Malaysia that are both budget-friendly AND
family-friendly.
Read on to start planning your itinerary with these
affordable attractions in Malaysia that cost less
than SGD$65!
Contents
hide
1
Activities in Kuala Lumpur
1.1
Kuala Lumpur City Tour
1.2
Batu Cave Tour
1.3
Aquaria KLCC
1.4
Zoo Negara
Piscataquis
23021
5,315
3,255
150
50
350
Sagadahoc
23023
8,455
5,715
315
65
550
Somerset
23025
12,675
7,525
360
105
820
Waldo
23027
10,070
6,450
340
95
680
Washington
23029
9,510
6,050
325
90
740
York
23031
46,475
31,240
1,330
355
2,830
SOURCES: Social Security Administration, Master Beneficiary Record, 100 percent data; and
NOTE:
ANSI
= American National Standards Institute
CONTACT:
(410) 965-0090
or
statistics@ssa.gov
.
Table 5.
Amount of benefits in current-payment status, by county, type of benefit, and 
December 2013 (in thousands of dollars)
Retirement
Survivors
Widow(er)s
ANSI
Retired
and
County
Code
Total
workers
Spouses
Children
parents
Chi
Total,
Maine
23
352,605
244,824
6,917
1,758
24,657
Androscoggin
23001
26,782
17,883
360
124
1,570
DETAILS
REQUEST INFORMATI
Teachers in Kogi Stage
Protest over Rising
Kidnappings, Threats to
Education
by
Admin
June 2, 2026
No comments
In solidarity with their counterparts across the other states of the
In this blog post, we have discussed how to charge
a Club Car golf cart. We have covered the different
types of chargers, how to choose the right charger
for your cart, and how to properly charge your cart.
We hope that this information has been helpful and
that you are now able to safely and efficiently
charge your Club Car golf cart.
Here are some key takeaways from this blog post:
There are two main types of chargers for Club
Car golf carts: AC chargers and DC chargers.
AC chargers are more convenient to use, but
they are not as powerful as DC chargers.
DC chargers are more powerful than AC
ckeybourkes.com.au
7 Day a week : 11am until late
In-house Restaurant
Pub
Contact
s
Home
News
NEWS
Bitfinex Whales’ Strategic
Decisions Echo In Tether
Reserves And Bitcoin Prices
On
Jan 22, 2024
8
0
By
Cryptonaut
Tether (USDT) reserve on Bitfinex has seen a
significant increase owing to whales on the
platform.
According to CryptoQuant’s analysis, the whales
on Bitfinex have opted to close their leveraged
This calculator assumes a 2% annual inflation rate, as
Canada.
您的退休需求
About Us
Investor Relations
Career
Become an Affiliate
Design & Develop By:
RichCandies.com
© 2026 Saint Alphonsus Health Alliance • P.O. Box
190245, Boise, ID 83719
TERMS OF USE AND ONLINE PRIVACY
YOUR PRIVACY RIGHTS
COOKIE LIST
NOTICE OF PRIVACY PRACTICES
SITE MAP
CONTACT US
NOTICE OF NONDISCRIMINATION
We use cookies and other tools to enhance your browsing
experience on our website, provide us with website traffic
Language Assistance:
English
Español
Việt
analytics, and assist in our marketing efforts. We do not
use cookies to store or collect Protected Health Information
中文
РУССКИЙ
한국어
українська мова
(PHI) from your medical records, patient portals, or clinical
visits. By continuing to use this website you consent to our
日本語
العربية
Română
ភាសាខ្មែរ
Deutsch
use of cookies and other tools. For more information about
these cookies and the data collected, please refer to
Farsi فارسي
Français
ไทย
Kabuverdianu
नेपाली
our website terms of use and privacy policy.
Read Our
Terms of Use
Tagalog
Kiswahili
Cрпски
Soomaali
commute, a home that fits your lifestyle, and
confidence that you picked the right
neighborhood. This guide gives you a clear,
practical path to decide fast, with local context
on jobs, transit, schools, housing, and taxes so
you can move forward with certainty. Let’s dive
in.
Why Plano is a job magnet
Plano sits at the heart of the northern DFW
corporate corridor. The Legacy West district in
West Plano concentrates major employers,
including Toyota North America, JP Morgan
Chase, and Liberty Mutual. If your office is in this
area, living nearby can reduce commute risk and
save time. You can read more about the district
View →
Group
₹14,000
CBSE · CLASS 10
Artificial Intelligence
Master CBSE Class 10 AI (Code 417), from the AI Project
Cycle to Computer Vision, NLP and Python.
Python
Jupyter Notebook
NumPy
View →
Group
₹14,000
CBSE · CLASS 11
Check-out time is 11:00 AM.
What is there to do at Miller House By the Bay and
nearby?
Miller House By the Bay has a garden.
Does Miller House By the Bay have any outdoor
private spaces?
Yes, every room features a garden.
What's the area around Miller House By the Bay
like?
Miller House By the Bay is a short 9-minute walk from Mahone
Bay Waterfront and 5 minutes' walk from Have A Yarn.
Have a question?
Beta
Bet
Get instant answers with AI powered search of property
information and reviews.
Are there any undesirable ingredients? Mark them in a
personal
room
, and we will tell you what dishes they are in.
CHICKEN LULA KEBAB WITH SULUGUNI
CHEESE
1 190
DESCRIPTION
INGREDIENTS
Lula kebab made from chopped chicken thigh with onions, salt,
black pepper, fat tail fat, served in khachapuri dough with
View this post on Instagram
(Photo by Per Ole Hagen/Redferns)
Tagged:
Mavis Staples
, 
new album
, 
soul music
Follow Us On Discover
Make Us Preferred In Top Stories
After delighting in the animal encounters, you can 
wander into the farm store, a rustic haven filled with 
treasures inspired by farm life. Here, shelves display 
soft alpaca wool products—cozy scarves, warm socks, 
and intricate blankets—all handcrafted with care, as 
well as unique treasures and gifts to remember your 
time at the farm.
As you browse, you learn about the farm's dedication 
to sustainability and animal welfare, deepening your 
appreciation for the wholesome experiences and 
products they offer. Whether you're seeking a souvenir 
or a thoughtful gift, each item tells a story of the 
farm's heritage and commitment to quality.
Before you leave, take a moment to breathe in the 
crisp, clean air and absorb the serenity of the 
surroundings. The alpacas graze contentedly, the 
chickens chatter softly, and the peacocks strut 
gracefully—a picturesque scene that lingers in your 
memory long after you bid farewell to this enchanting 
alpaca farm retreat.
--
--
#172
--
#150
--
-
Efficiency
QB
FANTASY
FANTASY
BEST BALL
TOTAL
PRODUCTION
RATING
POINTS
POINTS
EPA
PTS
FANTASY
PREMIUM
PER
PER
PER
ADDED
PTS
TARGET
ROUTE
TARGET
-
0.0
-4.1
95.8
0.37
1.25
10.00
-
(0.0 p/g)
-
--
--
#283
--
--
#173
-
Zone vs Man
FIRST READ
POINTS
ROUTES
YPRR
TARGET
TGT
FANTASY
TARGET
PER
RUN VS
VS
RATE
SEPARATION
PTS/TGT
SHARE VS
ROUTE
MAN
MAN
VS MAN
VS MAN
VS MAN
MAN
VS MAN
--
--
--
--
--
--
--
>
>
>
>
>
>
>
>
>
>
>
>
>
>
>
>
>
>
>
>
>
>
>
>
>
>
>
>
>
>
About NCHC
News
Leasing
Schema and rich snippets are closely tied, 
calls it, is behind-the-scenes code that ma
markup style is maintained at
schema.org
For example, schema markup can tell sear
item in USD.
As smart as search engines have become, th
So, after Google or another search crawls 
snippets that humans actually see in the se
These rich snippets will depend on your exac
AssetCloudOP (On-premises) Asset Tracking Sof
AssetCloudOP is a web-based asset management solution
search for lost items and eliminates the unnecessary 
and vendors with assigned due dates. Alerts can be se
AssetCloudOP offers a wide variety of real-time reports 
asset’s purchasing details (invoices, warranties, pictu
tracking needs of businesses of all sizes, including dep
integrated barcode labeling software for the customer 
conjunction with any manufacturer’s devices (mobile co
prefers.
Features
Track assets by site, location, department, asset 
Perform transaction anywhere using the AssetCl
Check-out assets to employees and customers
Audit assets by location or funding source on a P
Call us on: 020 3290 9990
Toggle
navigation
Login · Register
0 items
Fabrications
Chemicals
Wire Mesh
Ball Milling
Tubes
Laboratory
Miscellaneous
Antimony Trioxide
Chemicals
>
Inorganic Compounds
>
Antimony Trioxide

### WHAT IS EXPECTED
Reproduce verbatim the lines from the first line through the line containing "No comments", inclusive.

### ANSWER SECTION
Malaysia that are both budget-friendly AND
family-friendly.
Read on to start planning your itinerary with these
affordable attractions in Malaysia that cost less
than SGD$65!
Contents
hide
1
Activities in Kuala Lumpur
1.1
Kuala Lumpur City Tour
1.2
Batu Cave Tour
1.3
Aquaria KLCC
1.4
Zoo Negara
Piscataquis
23021
5,315
3,255
150
50
350
Sagadahoc
23023
8,455
5,715
315
65
550
Somerset
23025
12,675
7,525
360
105
820
Waldo
23027
10,070
6,450
340
95
680
Washington
23029
9,510
6,050
325
90
740
York
23031
46,475
31,240
1,330
355
2,830
SOURCES: Social Security Administration, Master Beneficiary Record, 100 percent data; and
NOTE:
ANSI
= American National Standards Institute
CONTACT:
(410) 965-0090
or
statistics@ssa.gov
.
Table 5.
Amount of benefits in current-payment status, by county, type of benefit, and 
December 2013 (in thousands of dollars)
Retirement
Survivors
Widow(er)s
ANSI
Retired
and
County
Code
Total
workers
Spouses
Children
parents
Chi
Total,
Maine
23
352,605
244,824
6,917
1,758
24,657
Androscoggin
23001
26,782
17,883
360
124
1,570
DETAILS
REQUEST INFORMATI
Teachers in Kogi Stage
Protest over Rising
Kidnappings, Threats to
Education
by
Admin
June 2, 2026
No comments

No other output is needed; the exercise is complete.